> ABOUT THIS TASK: I would like the number of lines in the data that contain the word "adjacency". Please give that number alone.
━━━ MATERIALS PROVIDED ━━━
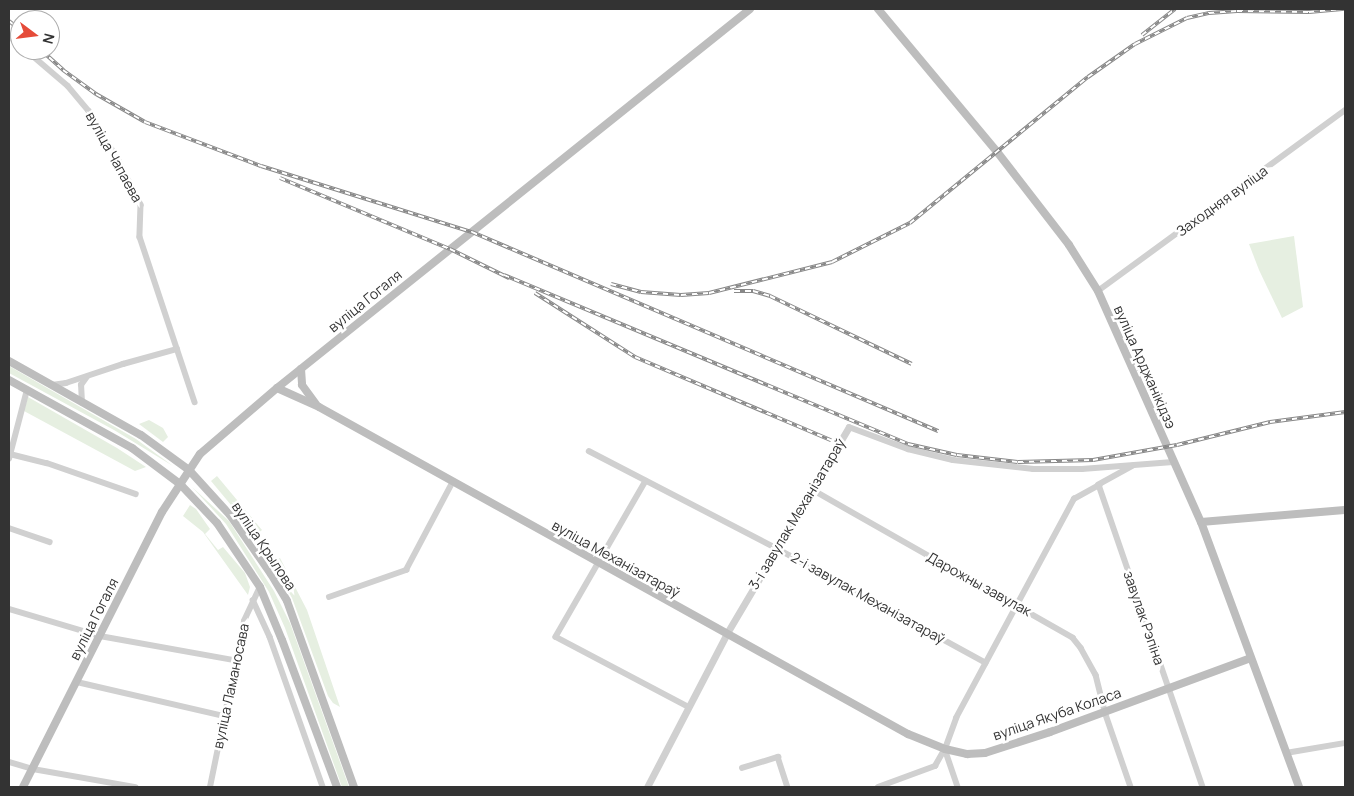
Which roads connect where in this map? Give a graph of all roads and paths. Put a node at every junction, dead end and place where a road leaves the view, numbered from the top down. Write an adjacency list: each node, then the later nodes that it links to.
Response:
1 (750, 9): 8 (main road, вуліца Гогаля)
2 (878, 9): 5 (main road, вуліца Арджанікідзэ)
3 (38, 60): 6 (street, вуліца Чапаева)
4 (1345, 110): 5 (street, Заходняя вуліца)
5 (1098, 291): 20 (main road, вуліца Арджанікідзэ)
6 (177, 349): 9 (street); 14 (street, вуліца Чапаева)
7 (9, 361): 11 (main road, вуліца Крылова)
8 (301, 369): 12 (main road, вуліца Гогаля); 16 (main road)
9 (87, 377): 11 (street); 15 (street)
10 (9, 380): 13 (main road, вуліца Крылова)
11 (51, 385): 15 (main road, вуліца Крылова)
12 (277, 388): 16 (main road, вуліца Механізатараў); 22 (main road, вуліца Гогаля)
13 (27, 390): 19 (street); 25 (main road, вуліца Крылова)
14 (195, 402)
15 (82, 403): 22 (main road, вуліца Крылова)
16 (319, 407): 24 (main road, вуліца Механізатараў)
17 (849, 427): 21 (street, 3-і завулак Механізатараў); 27 (street, 3-і завулак Механізатараў)
18 (590, 451): 23 (street, 2-і завулак Механізатараў)
19 (9, 457): 28 (street)
20 (1173, 462): 21 (street, 3-і завулак Механізатараў); 30 (main road, вуліца Арджанікідзэ)
21 (1133, 466): 26 (street)
22 (189, 470): 25 (main road, вуліца Гогаля); 61 (main road, вуліца Крылова)
23 (646, 481): 33 (street, 2-і завулак Механізатараў); 34 (street)
24 (452, 483): 34 (main road, вуліца Механізатараў); 36 (street)
25 (180, 484): 35 (main road, вуліца Крылова); 41 (main road, вуліца Гогаля)
26 (1099, 485): 38 (street); 46 (street, завулак Рэпіна)
27 (813, 490): 33 (street, 3-і завулак Механізатараў); 38 (street, Дарожны завулак)
28 (136, 494)
29 (1345, 510): 30 (main road)
30 (1201, 522): 42 (main road, вуліца Арджанікідзэ)
31 (9, 528): 32 (street)
32 (50, 542)
33 (776, 548): 40 (street, 3-і завулак Механізатараў); 44 (street, 2-і завулак Механізатараў)
34 (599, 564): 40 (main road, вуліца Механізатараў); 47 (street)
35 (260, 587): 37 (street, вуліца Ламаносава); 60 (main road, вуліца Крылова)
36 (328, 597)
37 (254, 600): 43 (street, вуліца Ламаносава); 59 (street)
38 (1018, 605): 44 (street); 48 (street, Дарожны завулак)
39 (9, 610): 41 (street)
40 (727, 633): 47 (street, 3-і завулак Механізатараў); 51 (main road, вуліца Механізатараў)
41 (100, 636): 43 (street); 45 (main road, вуліца Гогаля)
42 (1251, 658): 46 (main road, вуліца Якуба Коласа); 52 (main road, вуліца Арджанікідзэ)
43 (234, 660): 49 (street, вуліца Ламаносава)
44 (986, 663): 51 (street)
45 (77, 682): 49 (street, вуліца Гогаля); 55 (main road, вуліца Гогаля)
46 (1168, 688): 48 (main road, вуліца Якуба Коласа); 67 (street, завулак Рэпіна)
47 (689, 707): 62 (street, 3-і завулак Механізатараў)
48 (1105, 712): 51 (main road, вуліца Якуба Коласа); 66 (street, Дарожны завулак)
49 (224, 716): 58 (street, вуліца Ламаносава)
50 (1345, 743): 52 (street)
51 (945, 749): 64 (street); 65 (street)
52 (1286, 754): 68 (main road, вуліца Арджанікідзэ)
53 (9, 762): 55 (street)
54 (742, 768): 63 (street)
55 (33, 769): 56 (main road, вуліца Гогаля); 57 (street)
56 (23, 787)
57 (134, 787)
58 (210, 787)
59 (324, 787)
60 (337, 787)
61 (354, 787)
62 (647, 787)
63 (788, 787)
64 (878, 787)
65 (958, 787)
66 (1131, 787)
67 (1202, 787)
68 (1299, 787)

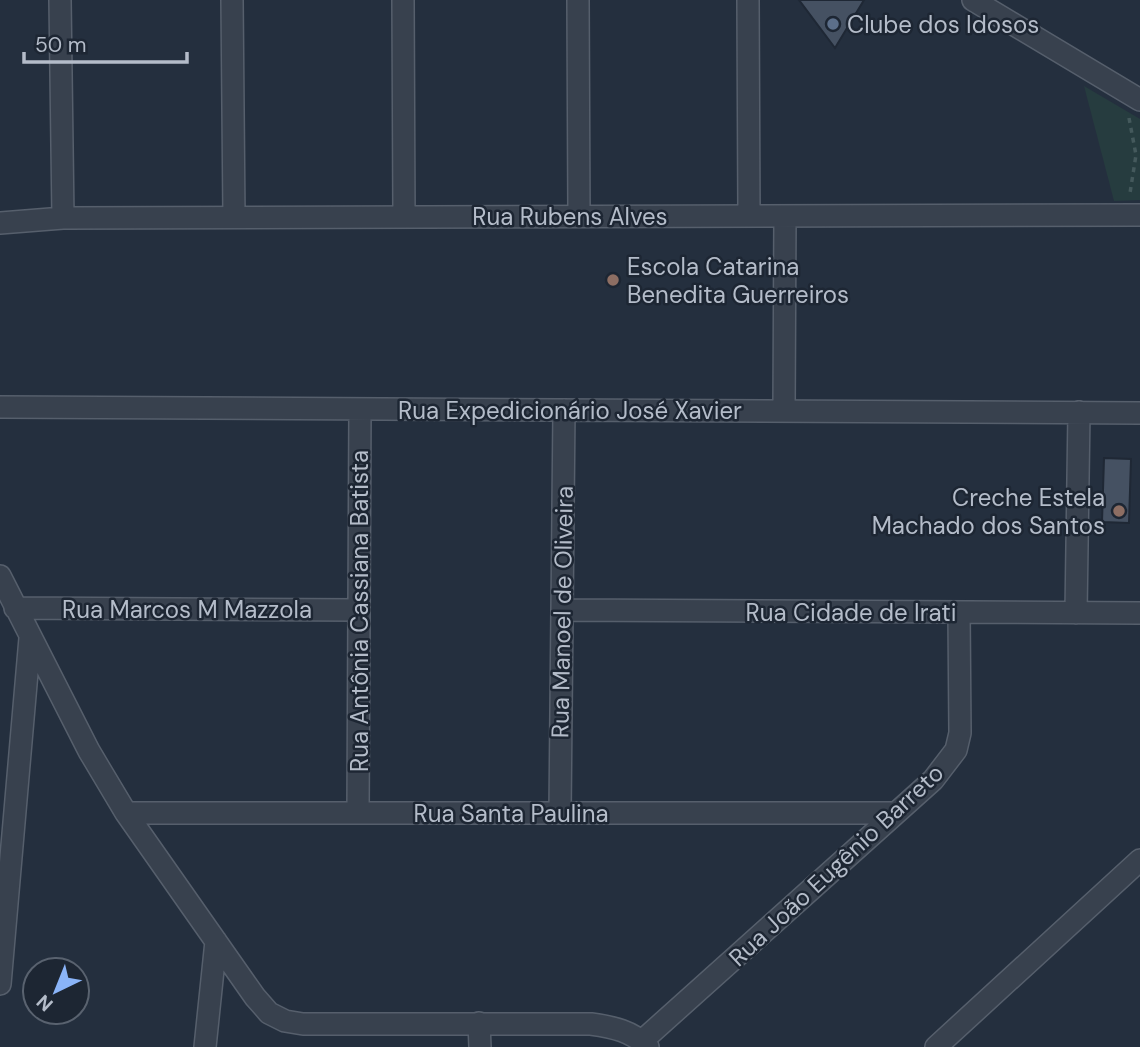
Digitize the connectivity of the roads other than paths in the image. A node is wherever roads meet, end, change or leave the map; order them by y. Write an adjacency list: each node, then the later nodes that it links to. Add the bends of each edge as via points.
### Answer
1 (60, 0): 14 (street)
2 (232, 0): 12 (street)
3 (403, 0): 13 (street)
4 (578, 0): 9 (street)
5 (747, 0): 10 (street)
6 (973, 0): 7 (street)
7 (1132, 95)
8 (1132, 215): 11 (street, Rua Rubens Alves)
9 (579, 216): 10 (street, Rua Rubens Alves); 13 (street, Rua Rubens Alves)
10 (749, 216): 11 (street, Rua Rubens Alves)
11 (785, 216): 19 (street)
12 (234, 217): 13 (street, Rua Rubens Alves); 14 (street, Rua Rubens Alves)
13 (404, 217)
14 (63, 218): 15 (street, Rua Rubens Alves)
15 (0, 223)
16 (0, 408): 17 (street, Rua Expedicionário José Xavier)
17 (360, 409): 18 (street, Rua Expedicionário José Xavier); 24 (street, Rua Antônia Cassiana Batista)
18 (564, 410): 19 (street, Rua Expedicionário José Xavier); 25 (street, Rua Manoel de Oliveira)
19 (784, 411): 20 (street, Rua Expedicionário José Xavier)
20 (1079, 412): 21 (street, Rua Expedicionário José Xavier); 27 (street)
21 (1140, 413)
22 (0, 576): 23 (street)
23 (15, 608): 24 (street, Rua Marcos M Mazzola); 29 (street)
24 (359, 610): 31 (street, Rua Antônia Cassiana Batista)
25 (562, 610): 26 (street, Rua Cidade de Irati); 32 (street, Rua Manoel de Oliveira)
26 (959, 613): 27 (street, Rua Cidade de Irati); 33 (street, Rua João Eugênio Barreto, via 960,733 956,750 933,780)
27 (1076, 613): 28 (street, Rua Cidade de Irati)
28 (1140, 613)
29 (30, 638): 30 (street); 36 (street)
30 (126, 813): 31 (street, Rua Santa Paulina); 35 (street)
31 (358, 813): 32 (street, Rua Santa Paulina)
32 (560, 813): 33 (street, Rua Santa Paulina)
33 (896, 813): 38 (street, Rua João Eugênio Barreto)
34 (1140, 860): 41 (street)
35 (216, 942): 37 (street, via 262,1005 285,1021); 39 (street)
36 (0, 984)
37 (480, 1023): 38 (street, via 592,1024 613,1027); 40 (street)
38 (645, 1044)
39 (205, 1047)
40 (480, 1047)
41 (936, 1047)

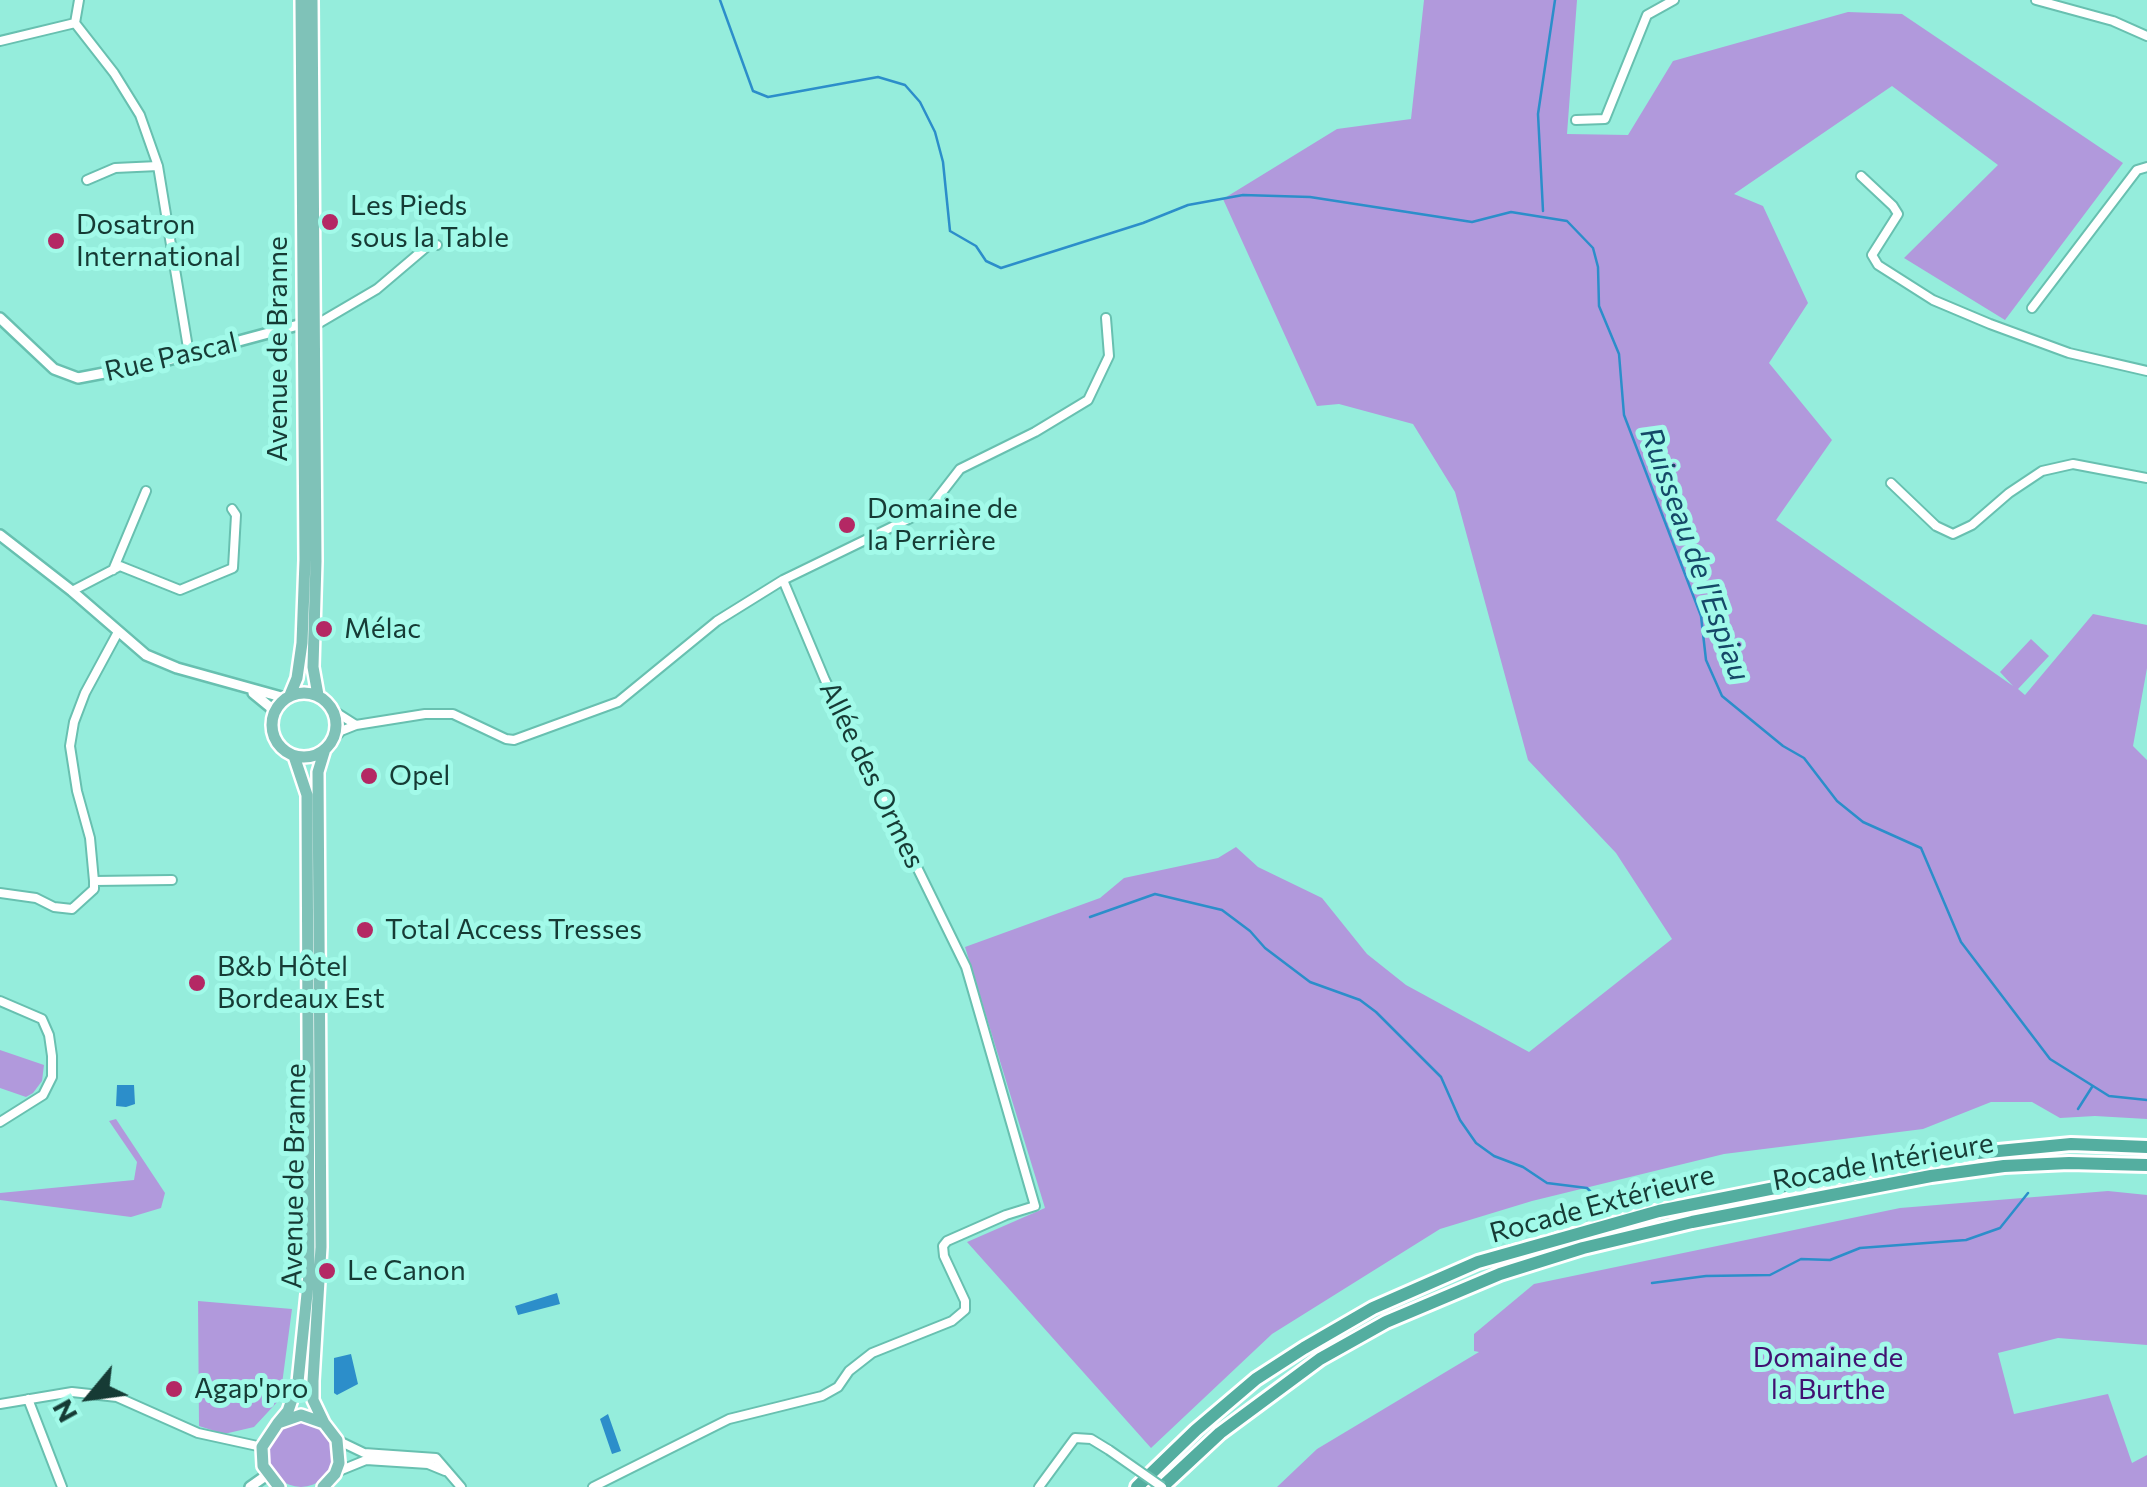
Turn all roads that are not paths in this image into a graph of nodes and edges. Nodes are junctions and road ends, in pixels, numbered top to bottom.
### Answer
1 (79, 0) edge
2 (301, 0) edge
3 (312, 0) edge
4 (1674, 0) edge
5 (2036, 0) edge
6 (75, 23) junction
7 (2147, 36) edge
8 (0, 40) edge
9 (1576, 120) dead end
10 (158, 166) junction
11 (2147, 167) edge
12 (1860, 176) dead end
13 (87, 180) dead end
14 (437, 245) dead end
15 (2032, 308) dead end
16 (0, 318) edge
17 (1106, 318) dead end
18 (308, 325) junction
19 (189, 354) junction
20 (2147, 371) edge
21 (2147, 478) edge
22 (1892, 484) dead end
23 (146, 491) dead end
24 (232, 509) dead end
25 (0, 535) edge
26 (113, 570) junction
27 (783, 580) junction
28 (72, 591) junction
29 (118, 632) junction
30 (251, 691) junction
31 (318, 695) junction
32 (288, 697) junction
33 (274, 711) junction
34 (334, 711) junction
35 (356, 725) junction
36 (329, 745) junction
37 (294, 756) junction
38 (172, 880) dead end
39 (94, 881) junction
40 (0, 893) edge
41 (0, 1000) edge
42 (0, 1122) edge
43 (2147, 1147) edge
44 (2147, 1165) edge
45 (28, 1400) junction
46 (0, 1404) edge
47 (278, 1423) junction
48 (324, 1423) junction
49 (337, 1440) junction
50 (262, 1447) junction
51 (450, 1473) junction
52 (267, 1475) junction
53 (328, 1483) edge
54 (62, 1487) edge
55 (250, 1487) edge
56 (278, 1487) edge
57 (460, 1487) edge
58 (593, 1487) edge
59 (1040, 1487) edge
60 (1137, 1487) edge
61 (1162, 1487) edge

1 - 6 street
2 - 18 main road, Avenue de Branne
3 - 18 main road, Avenue de Branne
4 - 9 street
5 - 7 street
6 - 8 street
6 - 10 street
10 - 13 street
10 - 19 street
11 - 15 street
12 - 20 street
14 - 18 street
16 - 19 street, Rue Pascal
17 - 27 street
18 - 19 street, Rue Pascal
18 - 31 main road, Avenue de Branne
18 - 32 main road, Avenue de Branne
21 - 22 street
23 - 26 street
24 - 26 street
25 - 28 street
26 - 28 street
27 - 35 street
27 - 58 street, Allée des Ormes
28 - 29 street
29 - 30 street
29 - 39 street
30 - 32 street
30 - 33 street
31 - 32 main road
31 - 34 main road
32 - 33 main road
33 - 37 main road
34 - 35 street
34 - 36 main road
35 - 36 street
36 - 37 main road
36 - 48 main road, Avenue de Branne
37 - 47 main road, Avenue de Branne
38 - 39 street
39 - 40 street
41 - 42 street
43 - 60 highway, Rocade Extérieure
44 - 61 highway, Rocade Intérieure
45 - 46 street
45 - 50 street
45 - 54 street
47 - 48 main road
47 - 50 main road, Avenue de Branne
48 - 49 main road
49 - 51 street
49 - 53 main road
50 - 52 main road
51 - 53 street
51 - 57 street
52 - 55 street
52 - 56 main road
59 - 61 street, bridge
━━━
> SOLUTION FOR THIS EXERCISE: 2